NVIDIA’s parallel compute ecosystem is often described as the “operating system” for AI development. Just as Windows defined PC-era UX and Linux enabled web servers, CUDA ties together hardware, APIs, and interoperable dev tools that make scaled ML workloads viable out of the box. It remains the connective tissue between labs, enterprises, and developer communities.
But tech analyst Ben Thompson offers a caution. He notes that in the past, hyperscalers like Google and Microsoft broke Intel’s data center dominance by deciding it was “worthwhile” to port infrastructure to multiple CPU types.
He warns: the same may apply to NVIDIA. With AI workloads now concentrated in a handful of cloud providers, those providers have every reason—and every resource base—to dismantle what Thompson calls “the CUDA gate.”

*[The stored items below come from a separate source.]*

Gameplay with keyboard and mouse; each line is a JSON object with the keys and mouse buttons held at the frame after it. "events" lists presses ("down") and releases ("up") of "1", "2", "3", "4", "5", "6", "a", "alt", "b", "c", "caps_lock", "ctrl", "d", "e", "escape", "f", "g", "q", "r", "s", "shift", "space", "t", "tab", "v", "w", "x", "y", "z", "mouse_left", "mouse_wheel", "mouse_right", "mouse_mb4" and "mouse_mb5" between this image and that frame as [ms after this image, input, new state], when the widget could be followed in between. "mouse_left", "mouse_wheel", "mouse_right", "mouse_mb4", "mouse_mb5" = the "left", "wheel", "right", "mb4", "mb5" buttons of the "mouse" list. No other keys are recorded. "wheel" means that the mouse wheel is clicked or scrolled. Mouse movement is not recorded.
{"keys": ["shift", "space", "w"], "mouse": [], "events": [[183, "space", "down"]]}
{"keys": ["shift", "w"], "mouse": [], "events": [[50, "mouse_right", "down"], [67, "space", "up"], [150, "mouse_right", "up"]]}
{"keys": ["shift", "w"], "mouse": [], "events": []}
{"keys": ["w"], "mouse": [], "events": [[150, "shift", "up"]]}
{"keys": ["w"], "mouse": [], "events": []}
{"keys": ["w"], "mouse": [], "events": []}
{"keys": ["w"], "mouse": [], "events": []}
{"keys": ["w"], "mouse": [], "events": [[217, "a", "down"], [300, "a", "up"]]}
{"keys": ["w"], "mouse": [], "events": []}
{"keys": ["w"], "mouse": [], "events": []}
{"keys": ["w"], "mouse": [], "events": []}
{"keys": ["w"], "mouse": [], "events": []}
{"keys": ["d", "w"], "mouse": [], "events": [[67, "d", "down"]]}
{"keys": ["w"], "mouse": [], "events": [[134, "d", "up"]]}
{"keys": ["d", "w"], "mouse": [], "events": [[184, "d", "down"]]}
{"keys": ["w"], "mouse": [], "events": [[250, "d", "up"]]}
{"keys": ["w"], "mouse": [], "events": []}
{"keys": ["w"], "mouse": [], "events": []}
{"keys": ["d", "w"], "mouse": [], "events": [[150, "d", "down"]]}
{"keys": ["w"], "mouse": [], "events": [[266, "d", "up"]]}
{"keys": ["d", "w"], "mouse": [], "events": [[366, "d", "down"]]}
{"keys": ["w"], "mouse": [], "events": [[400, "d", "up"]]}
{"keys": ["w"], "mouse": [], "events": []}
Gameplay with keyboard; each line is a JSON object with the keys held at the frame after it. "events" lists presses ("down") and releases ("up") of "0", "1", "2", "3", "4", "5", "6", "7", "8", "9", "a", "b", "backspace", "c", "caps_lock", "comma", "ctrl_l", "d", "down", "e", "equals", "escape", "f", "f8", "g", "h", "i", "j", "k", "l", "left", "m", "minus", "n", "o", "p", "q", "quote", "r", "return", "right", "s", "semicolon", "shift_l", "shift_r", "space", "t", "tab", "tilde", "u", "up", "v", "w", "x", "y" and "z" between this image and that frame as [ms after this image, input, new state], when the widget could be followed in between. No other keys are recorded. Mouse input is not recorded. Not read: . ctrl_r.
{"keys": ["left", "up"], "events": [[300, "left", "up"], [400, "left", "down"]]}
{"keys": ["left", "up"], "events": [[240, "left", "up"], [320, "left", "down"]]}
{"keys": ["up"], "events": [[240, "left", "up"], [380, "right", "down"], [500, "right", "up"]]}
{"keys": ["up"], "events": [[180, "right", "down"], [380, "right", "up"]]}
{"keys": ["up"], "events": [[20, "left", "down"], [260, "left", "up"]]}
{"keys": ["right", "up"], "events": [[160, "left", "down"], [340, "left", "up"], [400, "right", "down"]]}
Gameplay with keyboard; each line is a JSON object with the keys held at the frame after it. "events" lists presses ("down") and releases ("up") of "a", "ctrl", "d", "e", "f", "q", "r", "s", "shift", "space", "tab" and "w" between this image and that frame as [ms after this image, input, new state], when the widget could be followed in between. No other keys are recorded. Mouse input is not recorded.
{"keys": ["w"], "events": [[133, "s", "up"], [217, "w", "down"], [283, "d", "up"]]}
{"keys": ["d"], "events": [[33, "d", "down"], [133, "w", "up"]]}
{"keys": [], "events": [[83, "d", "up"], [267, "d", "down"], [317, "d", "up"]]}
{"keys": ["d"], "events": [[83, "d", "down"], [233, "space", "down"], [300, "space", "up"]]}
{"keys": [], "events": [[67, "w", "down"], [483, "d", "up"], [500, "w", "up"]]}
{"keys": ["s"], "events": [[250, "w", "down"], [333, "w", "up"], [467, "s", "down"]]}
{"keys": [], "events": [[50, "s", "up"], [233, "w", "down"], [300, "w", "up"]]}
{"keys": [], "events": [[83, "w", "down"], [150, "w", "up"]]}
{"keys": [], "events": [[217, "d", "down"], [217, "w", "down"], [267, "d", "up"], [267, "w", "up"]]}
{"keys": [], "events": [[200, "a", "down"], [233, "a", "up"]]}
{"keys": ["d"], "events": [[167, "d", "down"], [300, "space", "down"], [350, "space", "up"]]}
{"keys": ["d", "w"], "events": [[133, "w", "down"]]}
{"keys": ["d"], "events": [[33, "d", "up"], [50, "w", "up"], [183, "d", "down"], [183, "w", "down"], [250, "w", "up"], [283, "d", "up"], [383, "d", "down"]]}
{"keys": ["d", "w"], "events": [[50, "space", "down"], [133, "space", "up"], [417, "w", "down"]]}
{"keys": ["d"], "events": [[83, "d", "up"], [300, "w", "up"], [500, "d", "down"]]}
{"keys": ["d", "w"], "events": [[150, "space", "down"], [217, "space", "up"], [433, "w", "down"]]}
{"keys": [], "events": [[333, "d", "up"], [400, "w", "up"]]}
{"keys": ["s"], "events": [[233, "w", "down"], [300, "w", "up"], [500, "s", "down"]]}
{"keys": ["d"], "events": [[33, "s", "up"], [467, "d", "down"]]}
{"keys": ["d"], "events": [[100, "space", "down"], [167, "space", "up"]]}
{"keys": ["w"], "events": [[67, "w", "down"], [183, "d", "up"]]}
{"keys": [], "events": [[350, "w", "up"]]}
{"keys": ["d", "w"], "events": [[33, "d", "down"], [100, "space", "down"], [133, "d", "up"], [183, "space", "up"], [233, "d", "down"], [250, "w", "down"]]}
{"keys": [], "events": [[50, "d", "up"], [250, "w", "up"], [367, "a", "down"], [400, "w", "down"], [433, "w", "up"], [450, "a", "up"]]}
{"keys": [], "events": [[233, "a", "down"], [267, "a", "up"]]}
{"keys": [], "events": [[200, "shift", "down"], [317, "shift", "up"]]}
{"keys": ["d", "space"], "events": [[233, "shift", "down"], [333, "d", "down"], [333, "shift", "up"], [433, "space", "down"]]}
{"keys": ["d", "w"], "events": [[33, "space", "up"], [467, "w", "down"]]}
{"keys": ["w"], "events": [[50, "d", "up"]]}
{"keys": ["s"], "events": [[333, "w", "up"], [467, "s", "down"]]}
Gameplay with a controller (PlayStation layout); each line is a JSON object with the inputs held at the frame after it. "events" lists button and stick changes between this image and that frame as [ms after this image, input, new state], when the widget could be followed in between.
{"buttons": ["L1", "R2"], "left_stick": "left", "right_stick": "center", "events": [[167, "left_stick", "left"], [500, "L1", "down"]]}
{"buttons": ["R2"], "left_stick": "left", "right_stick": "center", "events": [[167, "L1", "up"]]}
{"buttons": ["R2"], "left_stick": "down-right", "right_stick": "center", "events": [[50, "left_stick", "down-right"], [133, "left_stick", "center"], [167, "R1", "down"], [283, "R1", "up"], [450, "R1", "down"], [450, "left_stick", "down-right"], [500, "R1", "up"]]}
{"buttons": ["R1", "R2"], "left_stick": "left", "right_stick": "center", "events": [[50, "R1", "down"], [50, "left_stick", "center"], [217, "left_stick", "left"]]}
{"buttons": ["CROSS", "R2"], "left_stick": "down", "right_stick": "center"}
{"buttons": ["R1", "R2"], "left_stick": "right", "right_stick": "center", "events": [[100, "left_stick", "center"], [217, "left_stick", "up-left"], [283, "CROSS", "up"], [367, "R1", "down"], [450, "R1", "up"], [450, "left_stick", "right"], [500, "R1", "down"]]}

SoftBank: Heavily Tied to OpenAI’s Fate
Another casualty of the recent rerating: SoftBank Group.
Deeply tied to OpenAI’s cap table, it has borne the brunt of volatility. Shares are down ~40% since late October. The reason? Oversized exposure.
SoftBank is on the hook for a $22.5B payment to OpenAI in December—part of a broader $32B commitment. That valuation uplift had propelled its stock upwards in late summer.
Now momentum has turned. If OpenAI were to be valued at $500B, its position would represent over 20% of SoftBank’s net asset value. In bull markets, that’s a boost. But when confidence falters, the exposure cuts both ways.
It’s worth noting: GPUs and TPUs are not mutually exclusive.
Long term, AI workloads will likely run on hybrid systems. GPUs remain invaluable for model development, pretraining, prototyping, and multi-purpose research. TPUs excel at inference-scale deployments, powering search, ads, and large-volume model calls with better power and latency characteristics.
In the short run, capital may continue rotating slightly from NVIDIA to Google. That reflects a repricing of TPU commercialization and Google’s hardware suppliers. It also reflects a shift in risk appetite—from scaling bets to cost-efficient ones.
But from a wider lens, compute demand is not slowing—it’s surging.
A functional split between GPUs (for training) and TPUs/ASICs (for inference) may be the most likely outcome. Model builders aren’t choosing sides—they’re optimizing footprints.